Like Ms. Blair — and unlike many of the other characters in the production — the character Val also was not inspired to become a dancer by “The Red Shoes,” a 19th-century Hans Christian Andersen story adapted into a 1948 film.

“Whenever I don’t seem to be getting anywhere in this business,” Ms. Blair once said, “I try to remember that I was once a chambermaid in a small motel in Vermont.”

In 1974, Ms. Blair was among the performers invited to workshops as Bennett explored an idea for a musical about dancers facing the grueling and soul-baring competition for a part in a show. Bennett asked increasingly personal questions to the group. The replies were tape-recorded and used as raw material for some of the characters as “A Chorus Line” developed.

The show opened off-Broadway in April 1975, and moved to Broadway that summer. Many reviews hailed “A Chorus Line” as a groundbreaking work of musical theater. Much attention went to the candid and deeply personal accounts shared by some characters — including stories of childhood trauma and coming out as gay — as they auditioned and sized each other up. (Ms. Blair’s character is among the eight dancers ultimately chosen for the chorus line.)

“What makes ‘A Chorus Line’ so devastatingly effective is its honesty of subject matter,” wrote New York Times theater critic Clive Barnes in a 1975 review, “so that even its faults can work for it.”

Bennett said the early concepts for “A Chorus Line” emerged from the Capitol Hill hearings over the Watergate break-in, which led to the resignation of President Richard M. Nixon in 1974.

“It’s my reaction to the falsehood and apathy that seemed to grip the country during that period,” he told the Times in 1975. “I was sick of it. I wanted to do something on stage that would show people being honest with one another.”

Pamela Blair was born Dec. 5, 1949, in Bennington, Vt. Her father worked at a company that made plastic molds; her mother was a library volunteer.

Ms. Blair moved to New York at 16 to attend a private school, the National Ballet Academy New York, where she met Bennett at a dance class. Their encounter led to her first major Broadway dance role in his 1968 musical comedy, “Promises, Promises,” with songs by Burt Bacharach.

She remained with Bennett for a dance role in his 1973 musical “Seesaw” about a mismatched romance. In 1972, she appeared in director Gower Champion’s “Sugar,” a musical adaptation of the 1959 film “Some Like It Hot.”

Other Broadway performances included a prominent role as Lt. Cmdr. Joanne Galloway in the military drama “A Few Good Men” (1989), directed by her then husband, Don Scardino. Her film roles included a doctor in “21 Grams,” a 2003 drama starring Sean Penn and Benicio Del Toro; and a doctor’s assistant in the 1996 crime thriller “Before and After” with Meryl Streep and Liam Neeson.

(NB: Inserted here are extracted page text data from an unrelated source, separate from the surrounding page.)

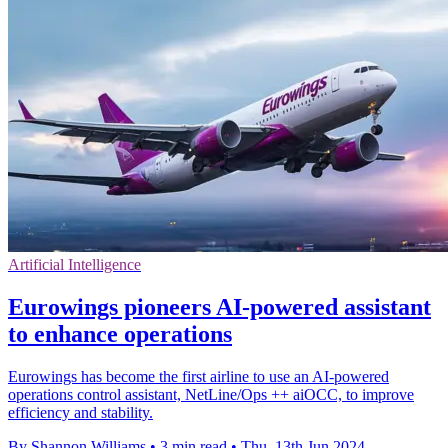
Artificial Intelligence
Eurowings pioneers AI-powered assistant
to enhance operations
Eurowings has become the first airline to use an AI-powered
operations control assistant, NetLine/Ops ++ aiOCC, to improve
efficiency and stability.
By Shannon Williams
•
3 min read
•
Thu, 13th Jun 2024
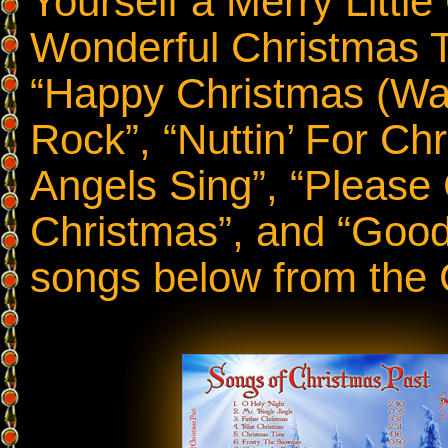
Yourself a Merry Little
Wonderful Christmas Ti
“Happy Christmas (War 
Rock”, “Nuttin’ For Ch
Angels Sing”, “Pleas
Christmas”, and “Good
songs below from the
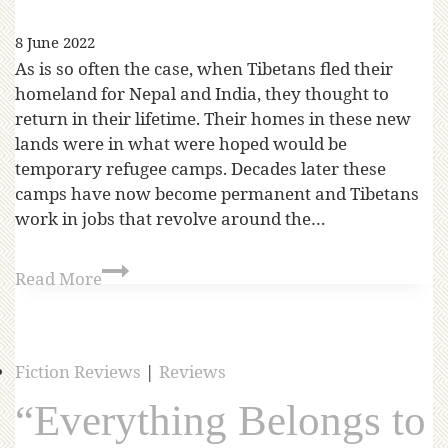
8 June 2022
As is so often the case, when Tibetans fled their
homeland for Nepal and India, they thought to
return in their lifetime. Their homes in these new
lands were in what were hoped would be
temporary refugee camps. Decades later these
camps have now become permanent and Tibetans
work in jobs that revolve around the…
Read More
Fiction Reviews
|
Reviews
“Everything Belongs to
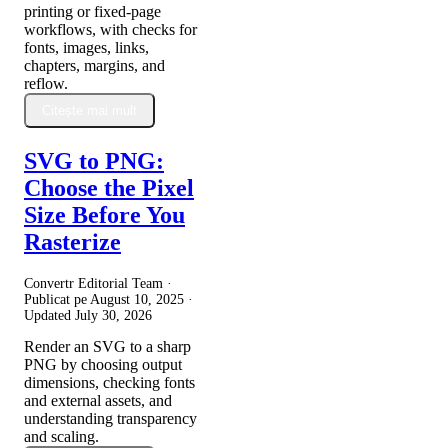
printing or fixed-page
workflows, with checks for
fonts, images, links,
chapters, margins, and
reflow.
Citește mai mult
SVG to PNG:
Choose the Pixel
Size Before You
Rasterize
Convertr Editorial Team ·
Publicat pe
August 10, 2025
·
Updated
July 30, 2026
Render an SVG to a sharp
PNG by choosing output
dimensions, checking fonts
and external assets, and
understanding transparency
and scaling.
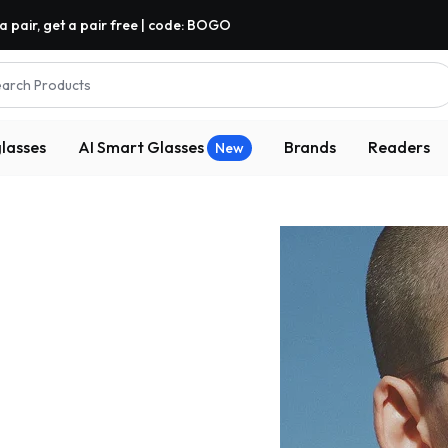
a pair, get a pair free | code: BOGO
arch Products
lasses
AI Smart Glasses
Brands
Readers
New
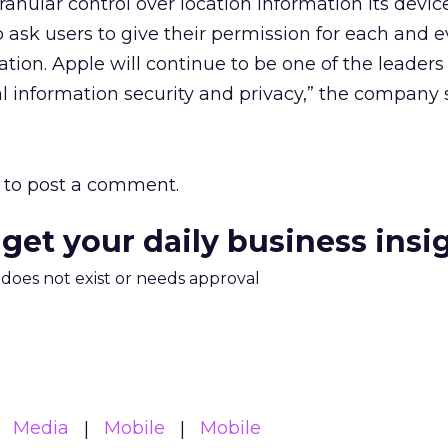
ranular control over location information its devic
o ask users to give their permission for each and 
tion. Apple will continue to be one of the leaders
 information security and privacy,” the company s
to post a comment.
 get your daily business insi
m does not exist or needs approval
Media
Mobile
Mobile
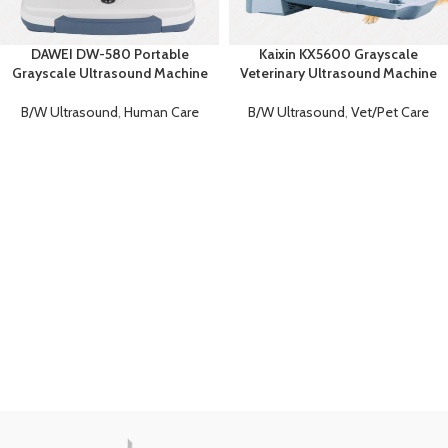
DAWEI DW-580 Portable
Kaixin KX5600 Grayscale
Grayscale Ultrasound Machine
Veterinary Ultrasound Machine
B/W Ultrasound
,
Human Care
B/W Ultrasound
,
Vet/Pet Care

“I was some movie star,” she joked to Newsday in 1980 about trying to parlay “A Chorus Line” into Hollywood success. “I couldn’t get six lines in a sitcom.”

In 1996, she provided the voices of a flight attendant and a White House tour guide in the animated “Beavis and Butt-head Do America.”

She appeared on daytime television dramas such as “Another World” and “All My Children” and in TV series including “Law & Order,” “The Cosby Show” and “Sabrina, the Teenage Witch.” In 1983, Ms. Blair had a supporting role alongside Jodie Foster and Peter O’Toole in the TV film “Svengali.”

Her marriage to Scardino ended in divorce. Survivors include a sister. Most recently, Ms. Blair ran a massage studio for athletes in the Phoenix area.

In “A Chorus Line,” Ms. Blair’s character has a memorable bit about the place where she was raised, the bucolic Vermont hills about 10 miles north of Bennington. The line, in a sense, is a nod to everyone who has come to New York to reinvent themselves and chase dreams.

“As far as I’m concerned, I’m Valerie Clarke; but my parents seem to think I’m Margaret Mary Hoolihan,” said Ms. Blair’s character, Valerie. “Couldn’t you just die? I was born in the middle of nowhere. I mean, it wasn’t even a town, really. Near Arlington, Vermont.”